Excerpt provided
You know it's impossible to drive with one foot on the gas and the other on the brake. But that's what it feels like when you try to change behaviors. You come up against your inability to make change -- let alone sustain -- the change. This can happen despite our good intentions.
It's not about being lazy or lacking will power. It’s because we have deep-seated -- often protective -- dynamics at work. These are called “competing commitments” by Robert Kegan and Lisa Lahey, the creators of the Immunity to Change™ process*. Kegan and Lahey use the metaphor of the immune system to explain what makes it's so hard to change behaviors that keep us from reaching our goals. When our bodies detect a threat -- a virus, bacterial or other intruder -- our immune system kicks in to ward off the threat. This self-protective physiological response is automatic and we're often unaware of it. A similar self-protective, often unconscious, psychological process takes place when confronted by change.

Explore the material
1. In the passage on changing behaviors, replace "immune system" with "defense system" in everything from "It's not about" down to "confronted by change.", and write out that stretch.
2. Write the next part of the passage on changing behaviors, picking up after its final sentence.
You won't need the lines for any of this.

Study material
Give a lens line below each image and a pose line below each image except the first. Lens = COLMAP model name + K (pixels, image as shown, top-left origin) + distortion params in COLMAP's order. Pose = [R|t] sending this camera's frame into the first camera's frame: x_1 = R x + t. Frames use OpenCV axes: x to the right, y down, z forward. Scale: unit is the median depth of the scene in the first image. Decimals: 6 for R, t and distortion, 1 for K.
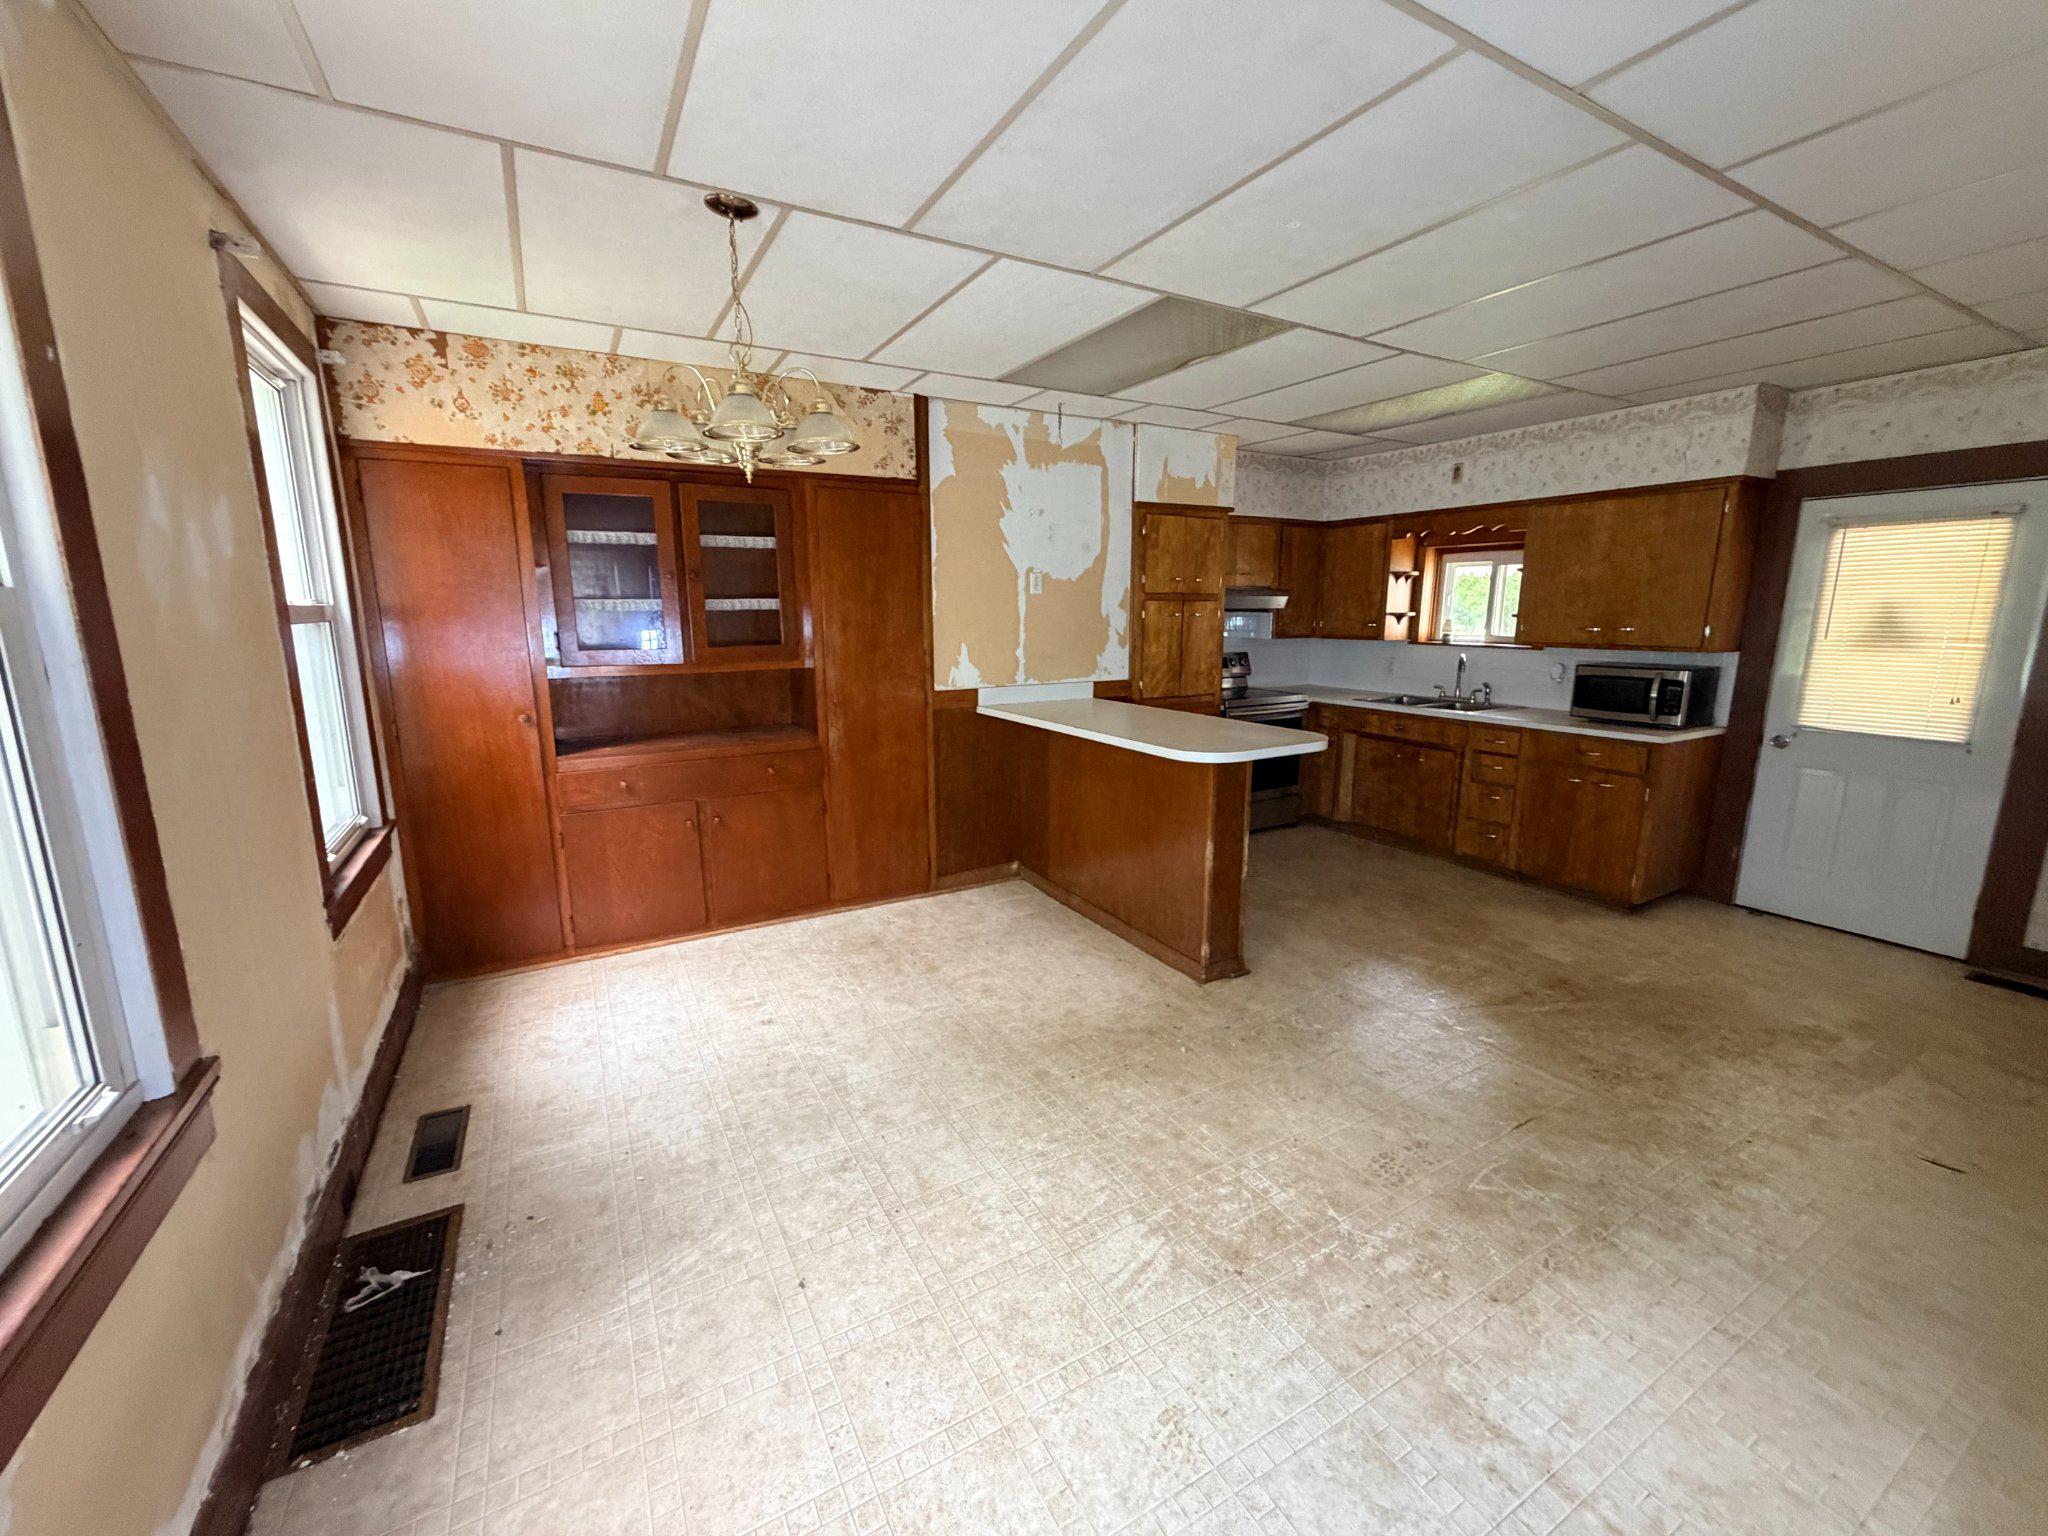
lens RADIAL K [[818.2, 0, 1020.1], [0, 818.2, 767.9], [0, 0, 1]] dist [-0.000135, 0.000042]
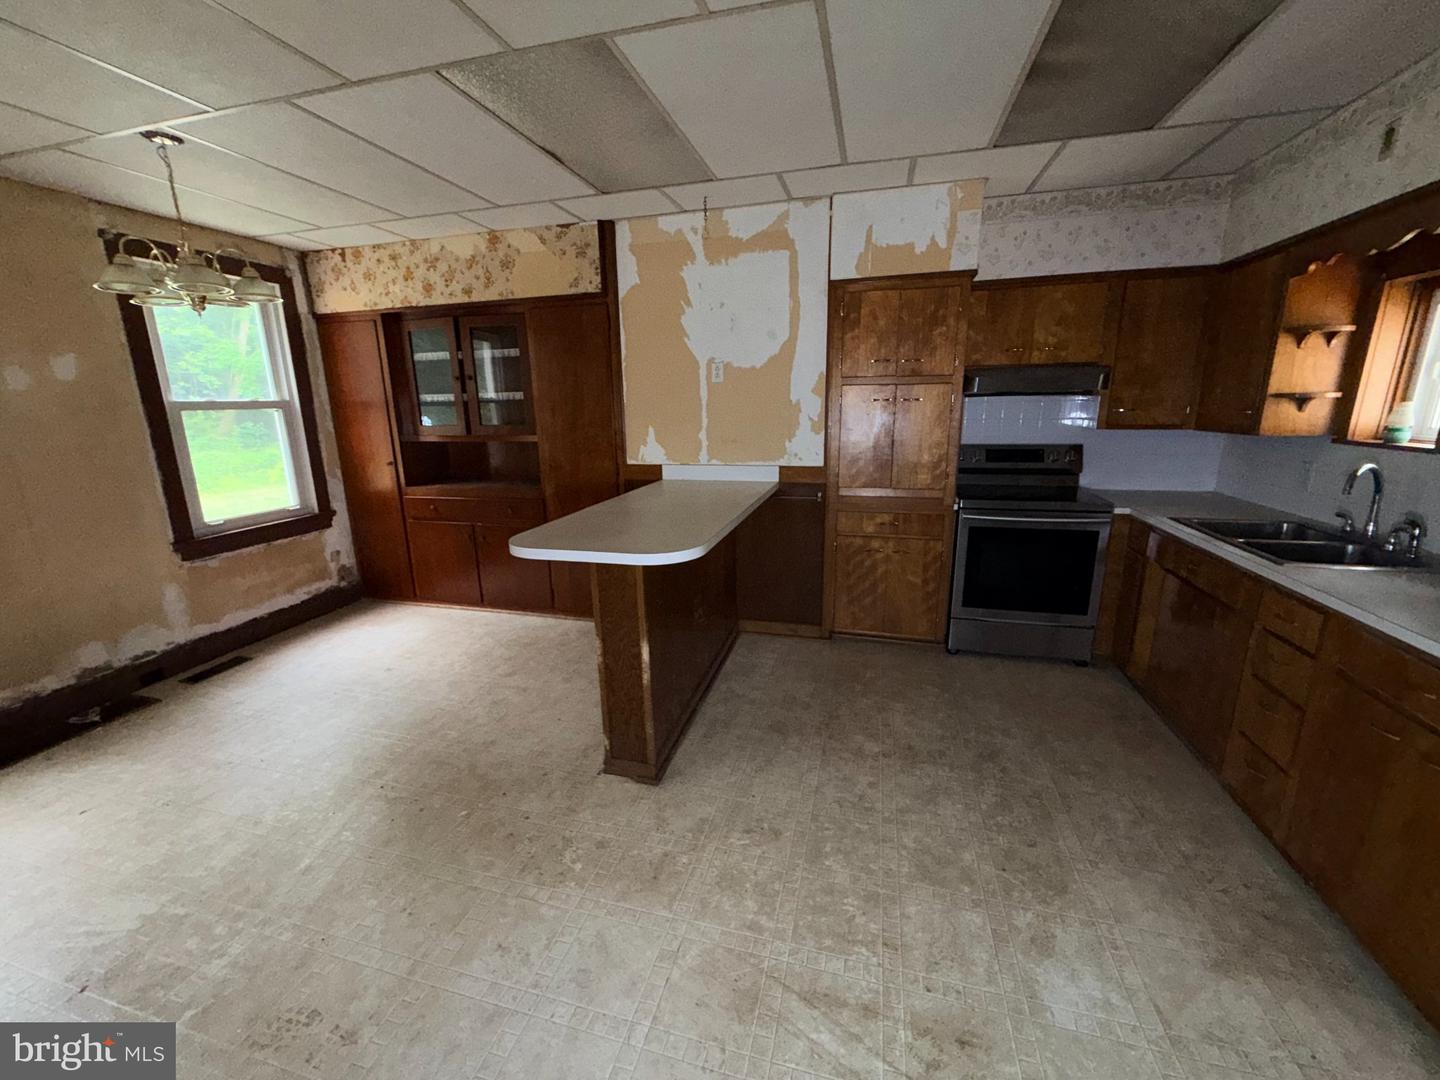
lens RADIAL K [[575.0, 0, 717.6], [0, 575.0, 540.3], [0, 0, 1]] dist [-0.000208, 0.000401]
pose [[0.708788, 0.158912, -0.687289, 0.660309], [-0.122089, 0.987227, 0.102355, -0.093092], [0.694776, 0.011363, 0.719136, 0.506399]]
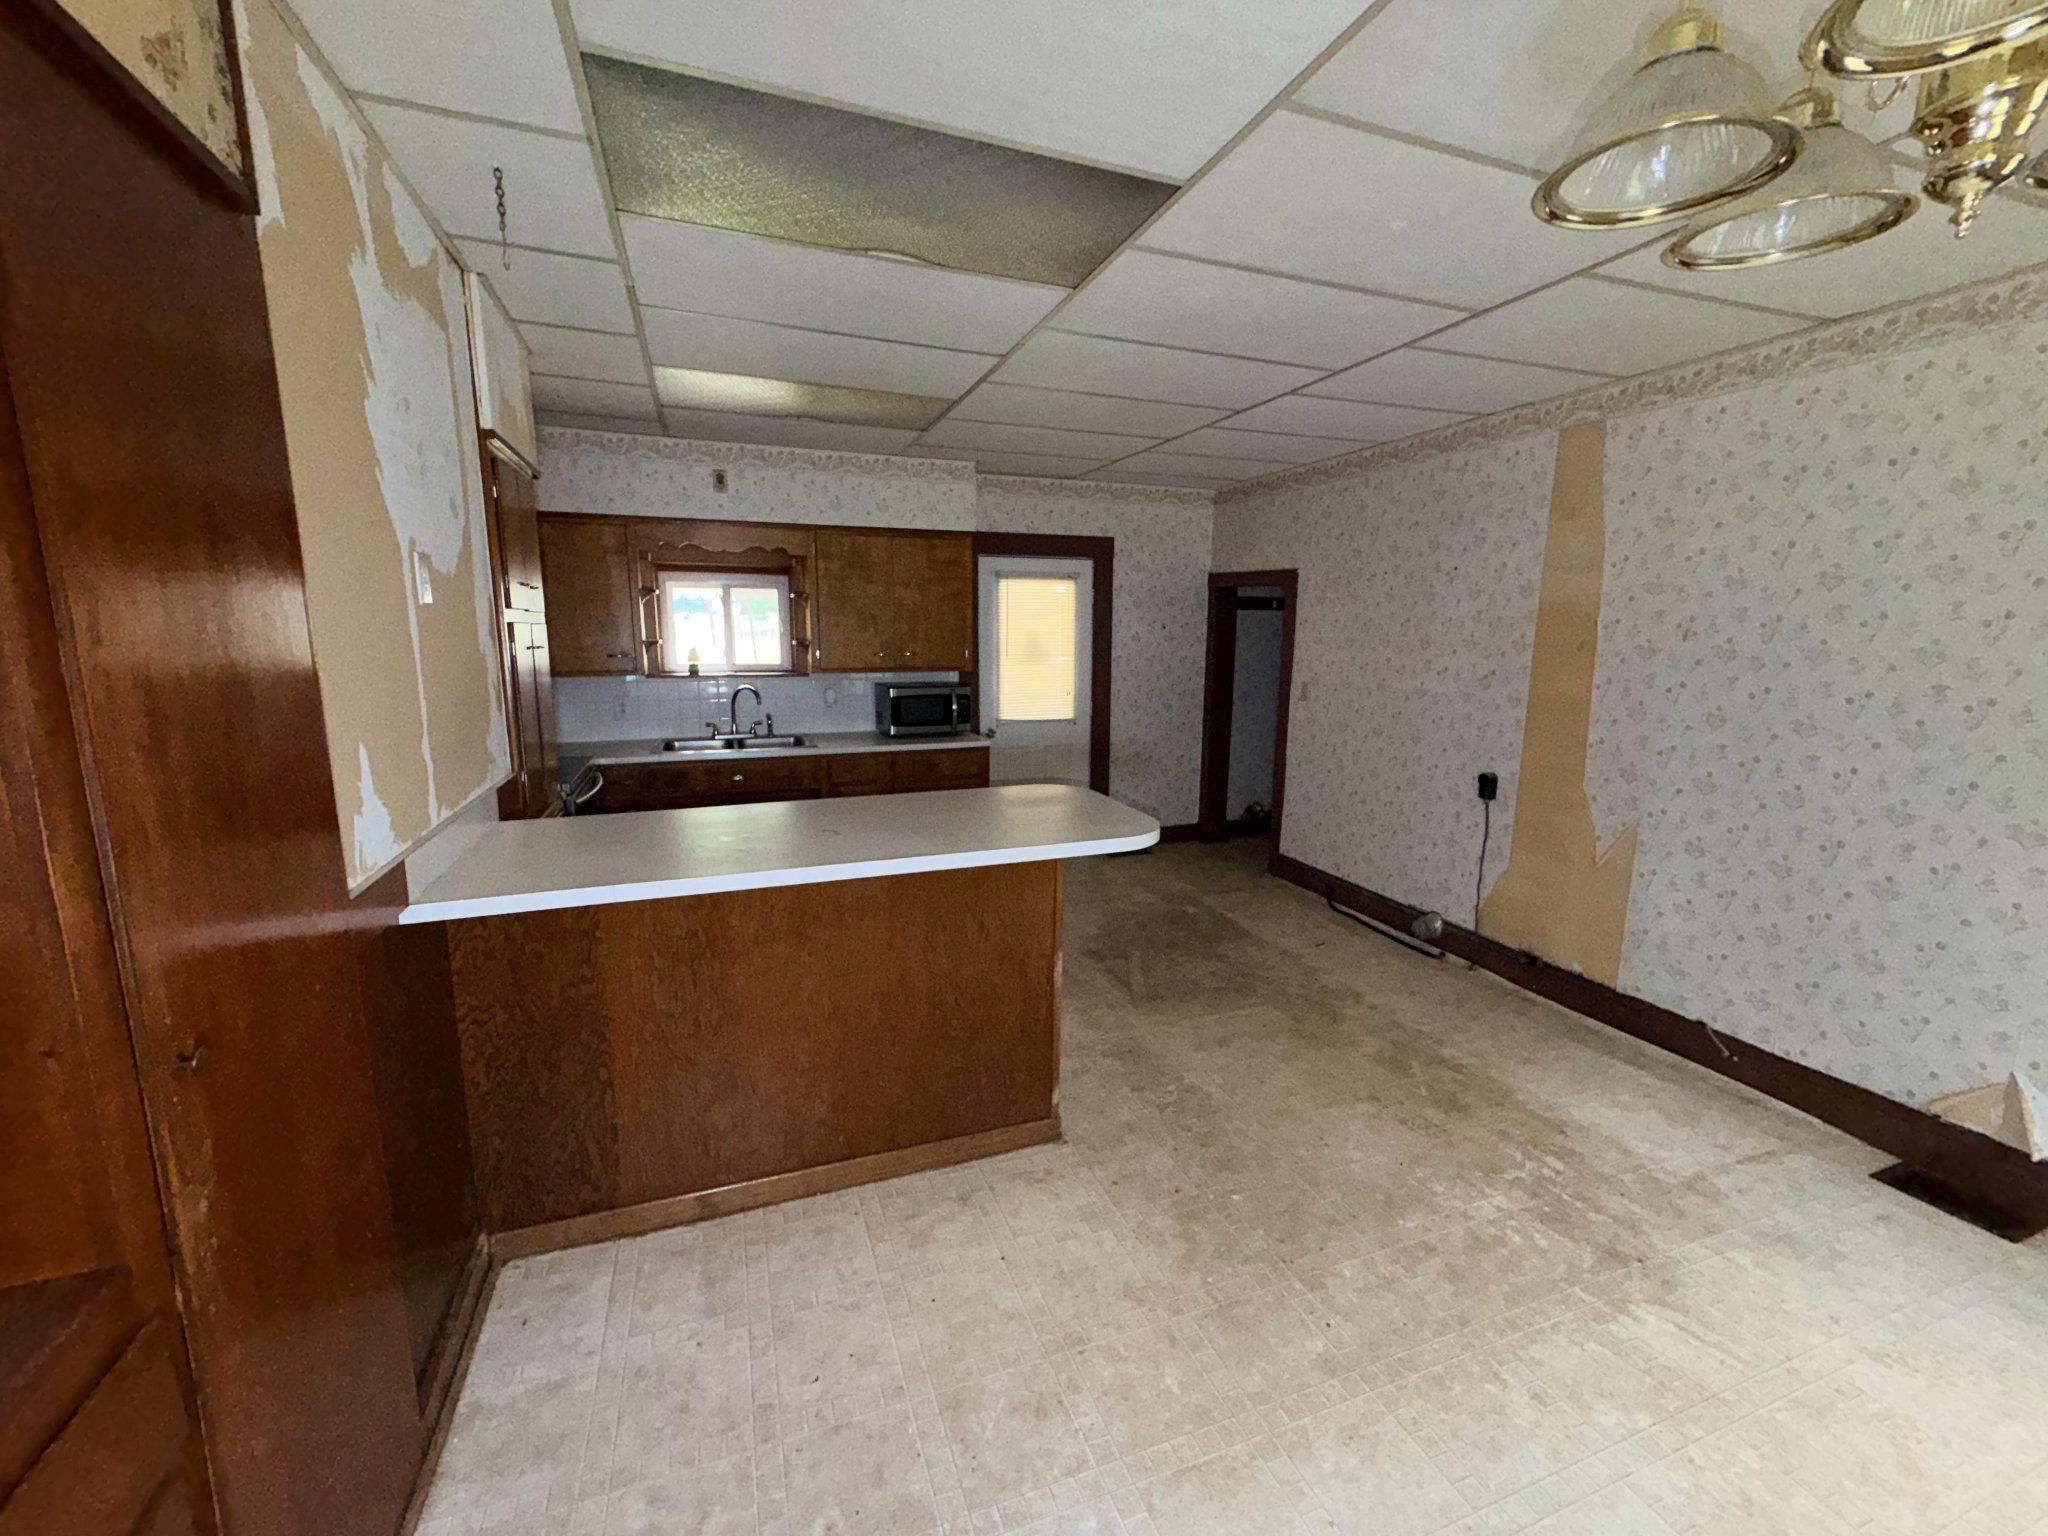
lens RADIAL K [[817.1, 0, 1016.5], [0, 817.1, 766.6], [0, 0, 1]] dist [-0.000574, 0.000374]
pose [[0.161800, -0.159911, 0.973781, -0.393962], [0.185234, 0.974165, 0.129196, -0.147914], [-0.969283, 0.159473, 0.187241, 0.730734]]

Results
1.
It's not about being lazy or lacking will power. It’s because we have deep-seated -- often protective -- dynamics at work. These are called “competing commitments” by Robert Kegan and Lisa Lahey, the creators of the Immunity to Change™ process*. Kegan and Lahey use the metaphor of the defense system to explain what makes it's so hard to change behaviors that keep us from reaching our goals. When our bodies detect a threat -- a virus, bacterial or other intruder -- our defense system kicks in to ward off the threat. This self-protective physiological response is automatic and we're often unaware of it. A similar self-protective, often unconscious, psychological process takes place when confronted by change.

2.
- Outline your personal development goals
- Uncover the hidden "Competing Commitments" that are holding you back
- Hone in on the buried anxieties and "Big Assumptions" that underlie them
- Formulate specific actions to test and debunk your Big Assumptions
- Identify concrete steps you can take to reach your goal
From Oprah Magazine:
Not being able to change doesn't mean we're lazy, stubborn, or weak. A pair of Harvard educators argue that our best-laid plans often fall through for smart, self-protective (and ingeniously hidden) reasons.
From Harvard Business Review:
Resistance to change does not reflect opposition, nor is it merely a result of inertia. Instead, even as they hold a sincere commitment to change, many people are unwittingly applying productive energy toward a hidden competing commitment. The resulting dynamic equilibrium stalls the effort in what looks like resistance but is in fact a kind of personal immunity to change.